▶ Work to complete
Exact copy, no pictures: return all the data below as written.

- - -

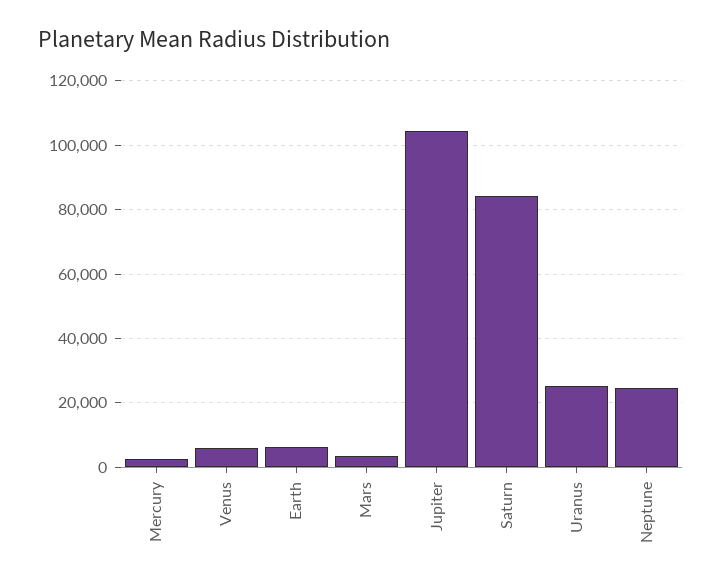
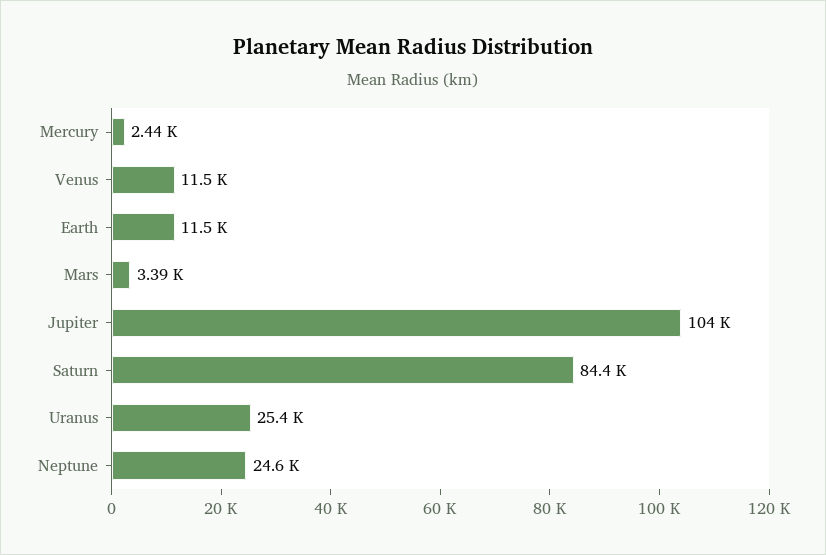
  {
    "Mercury": 2440,
-   "Venus": 6000,
+   "Venus": 11500,
-   "Earth": 6000,
+   "Earth": 11500,
    "Mars": 3390,
    "Jupiter": 104000,
    "Saturn": 84400,
    "Uranus": 25400,
    "Neptune": 24600
  }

- - -

▶ Solved exercise
  {
    "Mercury": 2440,
-   "Venus": 6000,
+   "Venus": 11500,
-   "Earth": 6000,
+   "Earth": 11500,
    "Mars": 3390,
    "Jupiter": 104000,
    "Saturn": 84400,
    "Uranus": 25400,
    "Neptune": 24600
  }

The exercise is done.